Seorang balita perempuan usia tiga tahun di Jatiasih Bekasi meninggal setelah minum susu cair kemasan pagi tadi. Malam sebelum kejadian balita ini diajak menonton konser dangdut didekat rumahnya oleh sang nenek. Karena mungkin balita ini kecapekan diajak menonton konser dangdut malam-malam, akhirnya balita ini rewel. Oleh sang nenek dibelikanlah susu cair kemasan agar rewelnya berhenti. Tapi ternyata susu cair ini masih sisa dan tidak langsung habis. Lalu susu cair ini disimpan oleh sang nenek. Keesokan paginya balita ini demam lalu susu cair sisa semalam itupun diminumkan. Selang 15 menit balita ini kejang dan mengeluarkan busa. Balita malang ini dilarikan ke rumah sakit tapi naas sesampai disana balita ini akhirnya meninggal. Innalilallahi wainnailaihiraji'un...
Ayah balita (seorang pekerja serabutan sedangkan sang ibu tengah mendekam di rutan karena kasus narkoba) menolak untuk dilakukan autopsi terhadap jenazah putrinya. Sang ayah sudah merelakan karena ketidaktahuan sang nenek (balita ini diasuh oleh kakek dan neneknya). Ya, sang nenek tidak tahu (atau mungkin kurang paham) jika susu cair seperti itu sangat rentan tercemar bakteri apabila kemasan sudah dibuka.
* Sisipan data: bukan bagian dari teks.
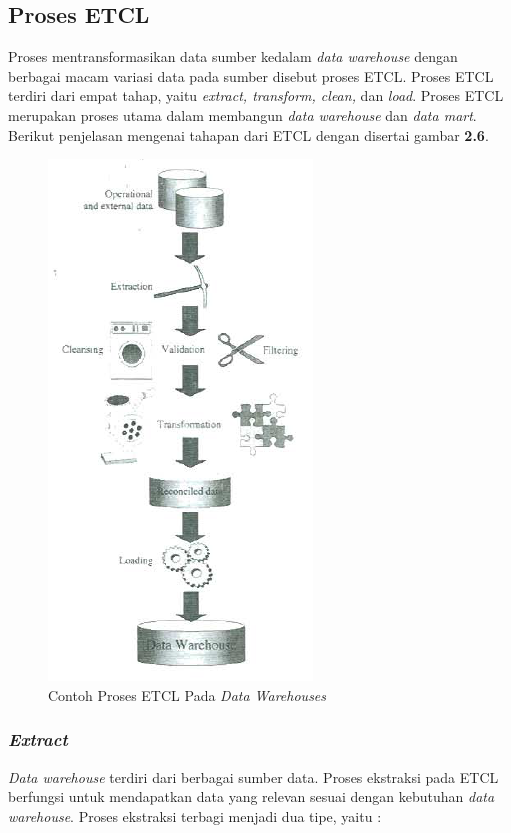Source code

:\subsection{Proses ETCL}
Proses mentransformasikan data sumber kedalam \textit{data warehouse} dengan berbagai macam variasi data pada sumber disebut proses ETCL. Proses ETCL terdiri dari empat tahap, yaitu \textit{extract, transform, clean,} dan \textit{load}. Proses ETCL merupakan proses utama dalam membangun \textit{data warehouse} dan \textit{data mart}. Berikut penjelasan mengenai tahapan dari ETCL dengan disertai gambar \textbf{2.6}.
\begin{figure}[h]
	\centering
	\includegraphics[scale=0.95]{Gambar/etl-proses}
	\caption{Contoh Proses ETCL Pada \textit{Data Warehouses}\cite{Matteo:2009}}
	\end{figure} 

\subsubsection{\textit{Extract}}
\textit{Data warehouse} terdiri dari berbagai sumber data. Proses ekstraksi pada ETCL berfungsi untuk mendapatkan data yang relevan sesuai dengan kebutuhan \textit{data warehouse}. Proses ekstraksi terbagi menjadi dua tipe, yaitu \cite{Matteo:2009}:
Apalagi dengan kondisi balita yang sedang demam seperti itu. Akhirnya kasus ini pun ditutup.
Susu cair kemasan biasanya adalah susu segar yang diproses secara Ultra High Temperature (UHT). Susu UHT merupakan susu yang diolah menggunakan pemanasan dengan suhu tinggi dan dalam waktu yang singkat (135-145 derjat Celcius) selama 2-5 detik (Amanatidis, 2002). Pemanasan dengan suhu tinggi bertujuan untuk membunuh seluruh mikroorganisme (baik pembusuk maupun patogen) dan spora. Waktu pemanasan yang singkat dimaksudkan untuk mencegah kerusakan nilai gizi susu serta untuk mendapatkan warna, aroma dan rasa yang relatif tidak berubah seperti susu segarnya.
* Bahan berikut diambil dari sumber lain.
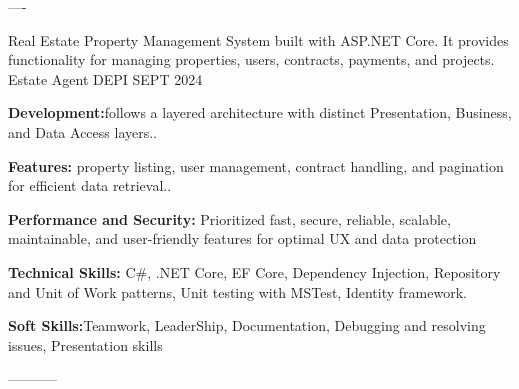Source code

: \begin{cventries}
    \begin{singlespace}
----
\end{singlespace}
\cventry
    {Real Estate Property Management System built with ASP.NET Core. It provides functionality for managing properties, users, contracts, payments, and projects.
    } %
    {Estate Agent } %
    {DEPI} %
    {SEPT 2024} %
    {
      \begin{cvitems} %
        \item \textbf{Development:}{follows a layered architecture with distinct Presentation, Business, and Data Access layers..}
        \item \textbf{Features:}{ property listing, user management, contract handling, and pagination for efficient data retrieval..}
        \item \textbf{Performance and Security:}{ Prioritized fast, secure, reliable, scalable, maintainable, and user-friendly features for optimal UX and data protection}
        \item \textbf{Technical Skills:}{ C\#, .NET Core, EF Core, Dependency Injection, Repository and Unit of Work patterns, Unit testing with MSTest, Identity framework.}
        \item \textbf{Soft Skills:}{Teamwork, LeaderShip, Documentation, Debugging and resolving issues, Presentation skills}
      \end{cvitems}
    }
    
    \begin{singlespace}
-----------
\end{singlespace}


\end{cventries}
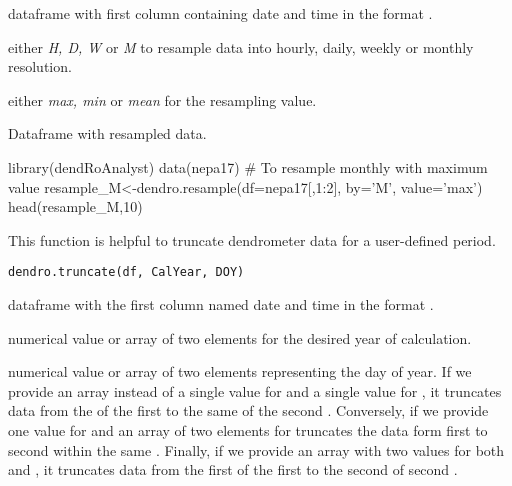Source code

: \documentclass[a4paper]{book}
\begin{document}
%
\begin{Arguments}
\begin{ldescription}
\item[\code{df}] dataframe with first column containing date and time in the format .

\item[\code{by}] either \emph{H, D, W} or \emph{M} to resample data into hourly, daily, weekly or monthly resolution.

\item[\code{value}] either \emph{max, min} or \emph{mean} for the resampling value.
\end{ldescription}
\end{Arguments}
%
\begin{Value}
Dataframe with resampled data.
\end{Value}
%
\begin{Examples}
\begin{ExampleCode}
library(dendRoAnalyst)
data(nepa17)
# To resample monthly with maximum value
resample_M<-dendro.resample(df=nepa17[,1:2], by='M', value='max')
head(resample_M,10)

\end{ExampleCode}
\end{Examples}
%
\begin{Description}\relax
This function is helpful to truncate dendrometer data for a user-defined period.
\end{Description}
%
\begin{Usage}
\begin{verbatim}
dendro.truncate(df, CalYear, DOY)
\end{verbatim}
\end{Usage}
%
\begin{Arguments}
\begin{ldescription}
\item[\code{df}] dataframe with the first column named date and time in the format .

\item[\code{CalYear}] numerical value or array of two elements for the desired year of calculation.

\item[\code{DOY}] numerical value or array of two elements representing the day of year. If we provide an array instead of a single value for  and a single value for , it truncates data from the  of the first  to the same  of the second .  Conversely, if we provide one value for  and an array of two elements for  truncates the data form first  to second  within the same . Finally, if we provide an array with two values for both  and , it truncates data from the first  of the first  to the second  of second .
\end{ldescription}
\end{Arguments}
\end{document}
Apabila kemasan susu UHT telah dibuka, maka susu tersebut harus disimpan pada refrigerator. Susu UHT harus dihindarkan dari penyimpanan pada suhu tinggi (di atas 50 derjat Celcius) karena dapat terjadi gelasi yaitu pembentukan gel akibat kerusakan protein.
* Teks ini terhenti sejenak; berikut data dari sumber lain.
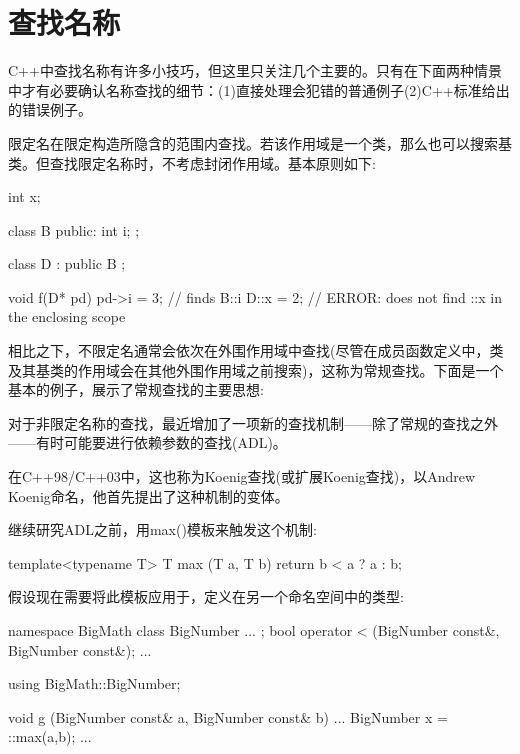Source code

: \section{查找名称}

C++中查找名称有许多小技巧，但这里只关注几个主要的。只有在下面两种情景中才有必要确认名称查找的细节：(1)直接处理会犯错的普通例子(2)C++标准给出的错误例子。

限定名在限定构造所隐含的范围内查找。若该作用域是一个类，那么也可以搜索基类。但查找限定名称时，不考虑封闭作用域。基本原则如下:

\begin{cpp}
int x;

class B {
	public:
	int i;
};

class D : public B {
};

void f(D* pd)
{
	pd->i = 3; // finds B::i
	D::x = 2; // ERROR: does not find ::x in the enclosing scope
}
\end{cpp}

相比之下，不限定名通常会依次在外围作用域中查找(尽管在成员函数定义中，类及其基类的作用域会在其他外围作用域之前搜索)，这称为常规查找。下面是一个基本的例子，展示了常规查找的主要思想:


对于非限定名称的查找，最近增加了一项新的查找机制——除了常规的查找之外——有时可能要进行依赖参数的查找(ADL)。

\begin{notice}
在C++98/C++03中，这也称为Koenig查找(或扩展Koenig查找)，以Andrew Koenig命名，他首先提出了这种机制的变体。
\end{notice}

继续研究ADL之前，用max()模板来触发这个机制:

\begin{cpp}
template<typename T>
T max (T a, T b)
{
	return b < a ? a : b;
}
\end{cpp}

假设现在需要将此模板应用于，定义在另一个命名空间中的类型:

\begin{cpp}
namespace BigMath {
	class BigNumber {
		...
	};
	bool operator < (BigNumber const&, BigNumber const&);
	...
}

using BigMath::BigNumber;

void g (BigNumber const& a, BigNumber const& b)
{
	...
	BigNumber x = ::max(a,b);
	...
}
\end{cpp}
Kerusakan susu UHT sangat mudah dideteksi secara visual, ciri utama yang umum terjadi adalah kemasan menggembung. Gembungnya kemasan terjadi akibat kebocoran kemasan yang memungkinkan mikroba-mikroba penbusuk tumbuh dan memfermentasi susu. Fermentasi susu oleh mikroba pembusuk menghasilkan gas CO2 yang menyebabkan gembung.
Kerusakan juga ditandai oleh timbulnya bau dan rasa yang masam. Selain menghasilkan gas, aktivitas fermentasi oleh mikroba pembusuk juga menghasilkan alkohol dan asam-asam organik yang menyebabkan susu menjadi berflavor dan beraroma masam.
Hindari mengkonsumsi susu UHT yang telah mengental. Fermentasi susu oleh bakteri pembusuk juga pembusuk juga menyebabkan koagulasi dan pemecahan protein akibat penurunan pH oleh asam-asam organic. Koagulasi dan pemecahan protein inilah yang menyebabkan tekstur susu rusak yaitu menjadi pecah dan agak kental.
Pun dengan susu kambing cair segar ini. Setelah pemerahan (maksimal 2-3 jam), susu kambing cair ini harus segera diolah atau jika tidak harus segera dimasukan ke dalam freezer agar susu tidak rusak dan kandungan tetap terjaga. Maka dari itu susu kambing cair ini berbentuk beku/frozen karena disimpan dulu di freezer. Susu kambing ini lebih bagus jika dikonsumsi mentah tanpa pemanasan terlebih dahulu. Karena jika dimasak terlebih dahulu dikhawatirkan lactobacillus-nya mati. Susu kambing cair frozen ini apabila akan dikonsumsi dicairkan terlebih dahulu dengan direndam dengan air biasa. Setelah kemasan dibuka harus langsung habis karena dikhawatirkan susu akan tercemar.
Jadi, tidak perlu khawatir untuk memberikan susu cair ke balita kita (terutama susu kambing ya, hehe...) asal ada ilmunya tentu saja. Semoga balita kita tumbuh sehat dan selalu dalam lindungan Allah, aamiin...
Selamat mengenalkan balita Anda dengan susu kambing cair ini... Semoga bermanfaat.